ABOUT THIS EXERCISE –
Update the listing below by changing every instance of "Kinder Sportschuhe" to "Kinder Turnschuhe", leaving all other text untouched.

== SOURCE DATA ==

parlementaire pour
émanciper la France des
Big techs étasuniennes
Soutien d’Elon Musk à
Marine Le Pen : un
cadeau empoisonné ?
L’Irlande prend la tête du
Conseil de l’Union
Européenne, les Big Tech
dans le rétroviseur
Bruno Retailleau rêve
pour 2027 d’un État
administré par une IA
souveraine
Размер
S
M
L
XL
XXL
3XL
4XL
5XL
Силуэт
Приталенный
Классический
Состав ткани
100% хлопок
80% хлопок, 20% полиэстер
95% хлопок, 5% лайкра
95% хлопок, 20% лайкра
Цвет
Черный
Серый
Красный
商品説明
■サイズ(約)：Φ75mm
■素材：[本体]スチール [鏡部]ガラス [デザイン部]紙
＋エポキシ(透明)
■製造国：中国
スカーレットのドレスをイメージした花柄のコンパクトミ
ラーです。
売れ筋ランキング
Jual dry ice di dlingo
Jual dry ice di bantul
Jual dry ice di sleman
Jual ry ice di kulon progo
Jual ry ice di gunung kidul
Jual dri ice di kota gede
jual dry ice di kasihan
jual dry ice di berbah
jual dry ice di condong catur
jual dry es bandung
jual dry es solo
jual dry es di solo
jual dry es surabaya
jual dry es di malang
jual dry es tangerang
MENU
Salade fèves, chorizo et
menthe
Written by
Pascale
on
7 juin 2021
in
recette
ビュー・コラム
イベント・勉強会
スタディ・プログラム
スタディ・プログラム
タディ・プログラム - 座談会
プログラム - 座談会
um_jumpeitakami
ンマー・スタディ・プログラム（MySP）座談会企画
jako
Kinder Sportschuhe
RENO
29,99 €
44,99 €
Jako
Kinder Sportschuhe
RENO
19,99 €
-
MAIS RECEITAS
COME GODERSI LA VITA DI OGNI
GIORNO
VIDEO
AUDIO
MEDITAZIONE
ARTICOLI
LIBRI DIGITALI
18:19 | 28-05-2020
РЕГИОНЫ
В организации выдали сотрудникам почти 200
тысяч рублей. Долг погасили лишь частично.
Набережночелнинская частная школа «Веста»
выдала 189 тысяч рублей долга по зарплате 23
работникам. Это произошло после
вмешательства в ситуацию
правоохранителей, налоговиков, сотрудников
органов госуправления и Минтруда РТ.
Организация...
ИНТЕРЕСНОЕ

===

RESULT –
parlementaire pour
émanciper la France des
Big techs étasuniennes
Soutien d’Elon Musk à
Marine Le Pen : un
cadeau empoisonné ?
L’Irlande prend la tête du
Conseil de l’Union
Européenne, les Big Tech
dans le rétroviseur
Bruno Retailleau rêve
pour 2027 d’un État
administré par une IA
souveraine
Размер
S
M
L
XL
XXL
3XL
4XL
5XL
Силуэт
Приталенный
Классический
Состав ткани
100% хлопок
80% хлопок, 20% полиэстер
95% хлопок, 5% лайкра
95% хлопок, 20% лайкра
Цвет
Черный
Серый
Красный
商品説明
■サイズ(約)：Φ75mm
■素材：[本体]スチール [鏡部]ガラス [デザイン部]紙
＋エポキシ(透明)
■製造国：中国
スカーレットのドレスをイメージした花柄のコンパクトミ
ラーです。
売れ筋ランキング
Jual dry ice di dlingo
Jual dry ice di bantul
Jual dry ice di sleman
Jual ry ice di kulon progo
Jual ry ice di gunung kidul
Jual dri ice di kota gede
jual dry ice di kasihan
jual dry ice di berbah
jual dry ice di condong catur
jual dry es bandung
jual dry es solo
jual dry es di solo
jual dry es surabaya
jual dry es di malang
jual dry es tangerang
MENU
Salade fèves, chorizo et
menthe
Written by
Pascale
on
7 juin 2021
in
recette
ビュー・コラム
イベント・勉強会
スタディ・プログラム
スタディ・プログラム
タディ・プログラム - 座談会
プログラム - 座談会
um_jumpeitakami
ンマー・スタディ・プログラム（MySP）座談会企画
jako
Kinder Turnschuhe
RENO
29,99 €
44,99 €
Jako
Kinder Turnschuhe
RENO
19,99 €
-
MAIS RECEITAS
COME GODERSI LA VITA DI OGNI
GIORNO
VIDEO
AUDIO
MEDITAZIONE
ARTICOLI
LIBRI DIGITALI
18:19 | 28-05-2020
РЕГИОНЫ
В организации выдали сотрудникам почти 200
тысяч рублей. Долг погасили лишь частично.
Набережночелнинская частная школа «Веста»
выдала 189 тысяч рублей долга по зарплате 23
работникам. Это произошло после
вмешательства в ситуацию
правоохранителей, налоговиков, сотрудников
органов госуправления и Минтруда РТ.
Организация...
ИНТЕРЕСНОЕ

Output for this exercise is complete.